Start of Input data

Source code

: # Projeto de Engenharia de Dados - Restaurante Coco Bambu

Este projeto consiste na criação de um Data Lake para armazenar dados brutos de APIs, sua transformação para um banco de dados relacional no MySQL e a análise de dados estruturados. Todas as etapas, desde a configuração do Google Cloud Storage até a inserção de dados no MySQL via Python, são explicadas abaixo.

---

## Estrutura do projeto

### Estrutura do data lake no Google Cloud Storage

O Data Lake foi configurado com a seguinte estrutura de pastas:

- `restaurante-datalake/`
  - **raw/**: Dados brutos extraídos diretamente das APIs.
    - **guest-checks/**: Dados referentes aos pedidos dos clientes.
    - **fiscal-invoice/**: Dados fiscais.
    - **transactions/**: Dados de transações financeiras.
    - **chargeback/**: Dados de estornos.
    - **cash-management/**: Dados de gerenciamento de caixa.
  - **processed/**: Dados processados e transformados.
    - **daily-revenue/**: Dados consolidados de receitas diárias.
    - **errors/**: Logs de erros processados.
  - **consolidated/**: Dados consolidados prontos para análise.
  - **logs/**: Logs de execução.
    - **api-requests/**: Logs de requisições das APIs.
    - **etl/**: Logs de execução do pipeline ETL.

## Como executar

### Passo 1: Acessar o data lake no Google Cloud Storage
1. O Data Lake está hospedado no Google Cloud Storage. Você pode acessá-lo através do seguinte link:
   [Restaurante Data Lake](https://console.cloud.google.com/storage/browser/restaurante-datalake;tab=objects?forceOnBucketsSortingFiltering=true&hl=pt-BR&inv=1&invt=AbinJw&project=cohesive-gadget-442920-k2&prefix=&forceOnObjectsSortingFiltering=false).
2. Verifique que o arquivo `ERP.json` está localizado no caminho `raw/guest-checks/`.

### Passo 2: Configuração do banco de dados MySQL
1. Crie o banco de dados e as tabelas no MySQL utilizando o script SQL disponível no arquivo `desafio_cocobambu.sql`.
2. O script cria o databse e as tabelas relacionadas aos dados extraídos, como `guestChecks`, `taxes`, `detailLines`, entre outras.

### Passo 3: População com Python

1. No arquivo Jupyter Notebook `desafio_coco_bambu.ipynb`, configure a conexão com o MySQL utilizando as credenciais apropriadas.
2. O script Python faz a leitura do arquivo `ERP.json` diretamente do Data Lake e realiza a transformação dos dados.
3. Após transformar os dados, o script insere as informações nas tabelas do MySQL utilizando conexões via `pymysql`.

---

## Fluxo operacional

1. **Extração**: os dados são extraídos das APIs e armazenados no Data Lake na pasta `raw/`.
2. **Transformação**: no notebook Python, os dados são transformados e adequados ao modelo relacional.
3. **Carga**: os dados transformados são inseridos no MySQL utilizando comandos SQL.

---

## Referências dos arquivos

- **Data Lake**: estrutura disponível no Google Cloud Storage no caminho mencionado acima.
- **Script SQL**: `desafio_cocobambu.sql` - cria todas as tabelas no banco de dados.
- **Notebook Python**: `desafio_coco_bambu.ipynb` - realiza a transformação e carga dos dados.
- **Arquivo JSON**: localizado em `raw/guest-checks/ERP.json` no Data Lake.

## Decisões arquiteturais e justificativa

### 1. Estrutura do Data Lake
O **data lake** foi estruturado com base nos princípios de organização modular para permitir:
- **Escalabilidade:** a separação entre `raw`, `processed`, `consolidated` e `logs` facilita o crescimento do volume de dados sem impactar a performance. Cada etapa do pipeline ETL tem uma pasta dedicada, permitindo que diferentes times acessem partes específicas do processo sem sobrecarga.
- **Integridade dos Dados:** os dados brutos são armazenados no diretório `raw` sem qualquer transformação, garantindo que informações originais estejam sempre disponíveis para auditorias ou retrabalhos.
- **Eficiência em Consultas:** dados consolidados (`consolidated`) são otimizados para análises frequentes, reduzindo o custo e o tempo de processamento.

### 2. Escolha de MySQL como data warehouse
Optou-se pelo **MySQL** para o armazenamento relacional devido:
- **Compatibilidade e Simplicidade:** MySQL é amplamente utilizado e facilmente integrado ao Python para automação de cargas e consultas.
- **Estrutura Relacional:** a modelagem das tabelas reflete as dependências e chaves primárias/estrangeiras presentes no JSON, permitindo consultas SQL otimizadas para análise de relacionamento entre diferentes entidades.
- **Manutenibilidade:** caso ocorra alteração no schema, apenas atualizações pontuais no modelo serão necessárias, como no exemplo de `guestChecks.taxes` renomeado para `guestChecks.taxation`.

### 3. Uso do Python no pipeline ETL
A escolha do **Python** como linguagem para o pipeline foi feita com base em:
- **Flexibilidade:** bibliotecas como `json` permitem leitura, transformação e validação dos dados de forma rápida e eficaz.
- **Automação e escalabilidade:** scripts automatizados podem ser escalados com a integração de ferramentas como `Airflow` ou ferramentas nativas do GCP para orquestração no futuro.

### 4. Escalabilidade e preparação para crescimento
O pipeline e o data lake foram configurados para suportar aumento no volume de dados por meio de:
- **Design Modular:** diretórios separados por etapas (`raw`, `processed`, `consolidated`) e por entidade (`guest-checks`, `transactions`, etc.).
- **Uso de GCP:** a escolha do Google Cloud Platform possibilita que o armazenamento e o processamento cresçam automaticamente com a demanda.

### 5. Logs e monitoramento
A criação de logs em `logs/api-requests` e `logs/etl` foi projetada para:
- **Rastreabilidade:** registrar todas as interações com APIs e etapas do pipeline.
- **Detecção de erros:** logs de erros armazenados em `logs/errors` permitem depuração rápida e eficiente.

End of Input data

# [The problem]
Copy the data above word for word.

# [Your response]
Source code

: # Projeto de Engenharia de Dados - Restaurante Coco Bambu

Este projeto consiste na criação de um Data Lake para armazenar dados brutos de APIs, sua transformação para um banco de dados relacional no MySQL e a análise de dados estruturados. Todas as etapas, desde a configuração do Google Cloud Storage até a inserção de dados no MySQL via Python, são explicadas abaixo.

---

## Estrutura do projeto

### Estrutura do data lake no Google Cloud Storage

O Data Lake foi configurado com a seguinte estrutura de pastas:

- `restaurante-datalake/`
  - **raw/**: Dados brutos extraídos diretamente das APIs.
    - **guest-checks/**: Dados referentes aos pedidos dos clientes.
    - **fiscal-invoice/**: Dados fiscais.
    - **transactions/**: Dados de transações financeiras.
    - **chargeback/**: Dados de estornos.
    - **cash-management/**: Dados de gerenciamento de caixa.
  - **processed/**: Dados processados e transformados.
    - **daily-revenue/**: Dados consolidados de receitas diárias.
    - **errors/**: Logs de erros processados.
  - **consolidated/**: Dados consolidados prontos para análise.
  - **logs/**: Logs de execução.
    - **api-requests/**: Logs de requisições das APIs.
    - **etl/**: Logs de execução do pipeline ETL.

## Como executar

### Passo 1: Acessar o data lake no Google Cloud Storage
1. O Data Lake está hospedado no Google Cloud Storage. Você pode acessá-lo através do seguinte link:
   [Restaurante Data Lake](https://console.cloud.google.com/storage/browser/restaurante-datalake;tab=objects?forceOnBucketsSortingFiltering=true&hl=pt-BR&inv=1&invt=AbinJw&project=cohesive-gadget-442920-k2&prefix=&forceOnObjectsSortingFiltering=false).
2. Verifique que o arquivo `ERP.json` está localizado no caminho `raw/guest-checks/`.

### Passo 2: Configuração do banco de dados MySQL
1. Crie o banco de dados e as tabelas no MySQL utilizando o script SQL disponível no arquivo `desafio_cocobambu.sql`.
2. O script cria o databse e as tabelas relacionadas aos dados extraídos, como `guestChecks`, `taxes`, `detailLines`, entre outras.

### Passo 3: População com Python

1. No arquivo Jupyter Notebook `desafio_coco_bambu.ipynb`, configure a conexão com o MySQL utilizando as credenciais apropriadas.
2. O script Python faz a leitura do arquivo `ERP.json` diretamente do Data Lake e realiza a transformação dos dados.
3. Após transformar os dados, o script insere as informações nas tabelas do MySQL utilizando conexões via `pymysql`.

---

## Fluxo operacional

1. **Extração**: os dados são extraídos das APIs e armazenados no Data Lake na pasta `raw/`.
2. **Transformação**: no notebook Python, os dados são transformados e adequados ao modelo relacional.
3. **Carga**: os dados transformados são inseridos no MySQL utilizando comandos SQL.

---

## Referências dos arquivos

- **Data Lake**: estrutura disponível no Google Cloud Storage no caminho mencionado acima.
- **Script SQL**: `desafio_cocobambu.sql` - cria todas as tabelas no banco de dados.
- **Notebook Python**: `desafio_coco_bambu.ipynb` - realiza a transformação e carga dos dados.
- **Arquivo JSON**: localizado em `raw/guest-checks/ERP.json` no Data Lake.

## Decisões arquiteturais e justificativa

### 1. Estrutura do Data Lake
O **data lake** foi estruturado com base nos princípios de organização modular para permitir:
- **Escalabilidade:** a separação entre `raw`, `processed`, `consolidated` e `logs` facilita o crescimento do volume de dados sem impactar a performance. Cada etapa do pipeline ETL tem uma pasta dedicada, permitindo que diferentes times acessem partes específicas do processo sem sobrecarga.
- **Integridade dos Dados:** os dados brutos são armazenados no diretório `raw` sem qualquer transformação, garantindo que informações originais estejam sempre disponíveis para auditorias ou retrabalhos.
- **Eficiência em Consultas:** dados consolidados (`consolidated`) são otimizados para análises frequentes, reduzindo o custo e o tempo de processamento.

### 2. Escolha de MySQL como data warehouse
Optou-se pelo **MySQL** para o armazenamento relacional devido:
- **Compatibilidade e Simplicidade:** MySQL é amplamente utilizado e facilmente integrado ao Python para automação de cargas e consultas.
- **Estrutura Relacional:** a modelagem das tabelas reflete as dependências e chaves primárias/estrangeiras presentes no JSON, permitindo consultas SQL otimizadas para análise de relacionamento entre diferentes entidades.
- **Manutenibilidade:** caso ocorra alteração no schema, apenas atualizações pontuais no modelo serão necessárias, como no exemplo de `guestChecks.taxes` renomeado para `guestChecks.taxation`.

### 3. Uso do Python no pipeline ETL
A escolha do **Python** como linguagem para o pipeline foi feita com base em:
- **Flexibilidade:** bibliotecas como `json` permitem leitura, transformação e validação dos dados de forma rápida e eficaz.
- **Automação e escalabilidade:** scripts automatizados podem ser escalados com a integração de ferramentas como `Airflow` ou ferramentas nativas do GCP para orquestração no futuro.

### 4. Escalabilidade e preparação para crescimento
O pipeline e o data lake foram configurados para suportar aumento no volume de dados por meio de:
- **Design Modular:** diretórios separados por etapas (`raw`, `processed`, `consolidated`) e por entidade (`guest-checks`, `transactions`, etc.).
- **Uso de GCP:** a escolha do Google Cloud Platform possibilita que o armazenamento e o processamento cresçam automaticamente com a demanda.

### 5. Logs e monitoramento
A criação de logs em `logs/api-requests` e `logs/etl` foi projetada para:
- **Rastreabilidade:** registrar todas as interações com APIs e etapas do pipeline.
- **Detecção de erros:** logs de erros armazenados em `logs/errors` permitem depuração rápida e eficiente.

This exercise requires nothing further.